Salud (Marcrix Noticias) – Las bebidas energéticas y sus efectos en la salud se han convertido en una preocupación creciente para las autoridades sanitarias. La Comisión Estatal para la Protección contra Riesgos Sanitarios (Coespris) emitió una alerta dirigida a la población, con especial énfasis en jóvenes y adolescentes. El consumo habitual de estas bebidas puede desencadenar taquicardia, ansiedad, insomnio y complicaciones cardiovasculares.
Lo que contienen estas bebidas
Estas presentaciones comerciales son, en su mayoría, bebidas gasificadas y azucaradas. Están formuladas con sustancias estimulantes como cafeína, taurina, guaraná y ginseng. También incorporan colorantes, conservadores y, en algunos casos, vitaminas.
Una sola lata puede contener entre 80 y 300 miligramos de cafeína. Para comparar, una taza convencional de café aporta cerca de 100 miligramos. El límite diario considerado seguro por organismos internacionales es de 400 miligramos para adultos sanos.
Efectos en el corazón y el sistema nervioso
La cafeína tiene un efecto vasoconstrictor sobre el organismo. Eso significa que endurece la pared arterial y eleva la presión sanguínea. Como consecuencia, puede derivar en taquicardias y arritmias cardiacas.
A nivel neurológico, el exceso de esta sustancia genera hiperexcitabilidad cerebral. Eso se traduce en mayor frecuencia de dolores de cabeza, insomnio y episodios de nerviosismo. Quienes superan los 300 miligramos diarios de cafeína tienen mayor riesgo de desarrollar síndrome de ansiedad y síntomas depresivos.
Las bebidas energéticas y sus efectos en la salud también incluyen el llamado “bajón energético”. Aunque producen una sensación inmediata de vitalidad, pocas horas después suele aparecer fatiga, irritabilidad y dificultad para conciliar el sueño.
Grupos de mayor riesgo
Los adolescentes representan uno de los segmentos con mayor consumo. Sus organismos aún están en desarrollo, lo que hace que la cafeína actúe con más rapidez y alcance niveles elevados en la sangre con mayor facilidad.
Las personas con hipertensión, diabetes o niveles altos de triglicéridos y colesterol deben tener especial precaución. En esos casos, los riesgos cardiovasculares se multiplican. Tampoco se recomienda combinar estas bebidas con alcohol, ya que la mezcla puede enmascarar la sensación de intoxicación y aumentar conductas de riesgo.
Azúcar: el otro problema
Además de la cafeína, estas bebidas concentran grandes cantidades de azúcar. Algunos productos contienen entre 25 y 93 gramos por envase. La ingesta diaria recomendada de azúcar es de 24 gramos para mujeres y 36 para hombres. Superar esa cifra de forma habitual incrementa el riesgo de sobrepeso, obesidad y diabetes tipo 2.

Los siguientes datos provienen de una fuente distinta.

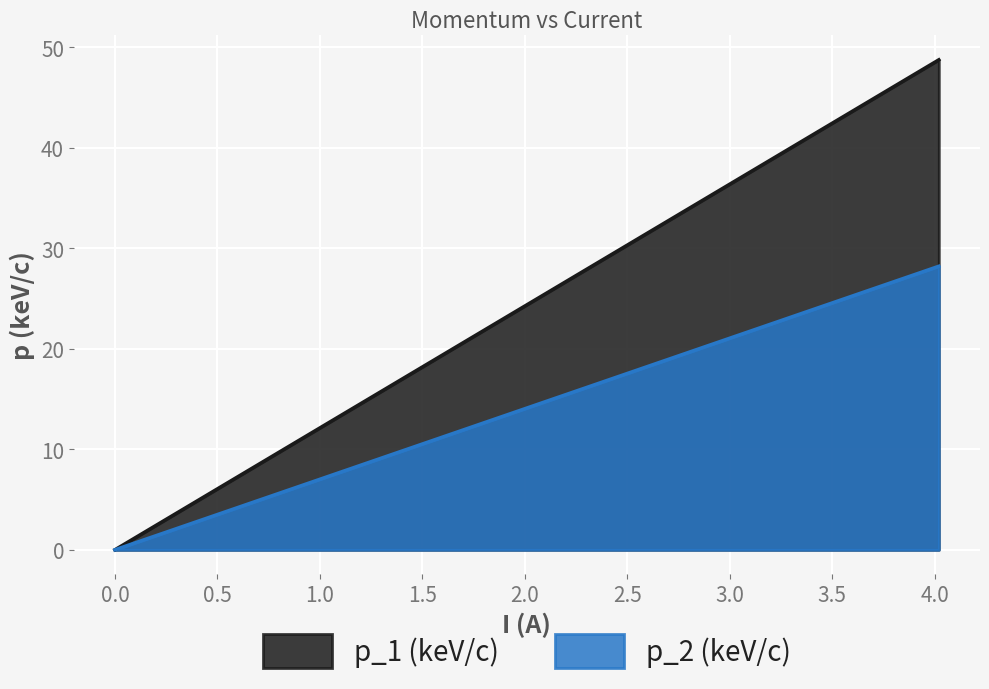

True or false: p_2 (keV/c) and p_1 (keV/c) cross at least once.

False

Recomendaciones sanitarias
Las autoridades recomiendan limitar o evitar el consumo de energéticas, especialmente en menores de edad. Sustituirlas por opciones como té verde, agua con fruta natural o café en cantidades moderadas puede ser una alternativa más saludable. Mantener horarios de sueño regulares y una alimentación equilibrada también contribuye a sostener los niveles de energía sin recurrir a estimulantes.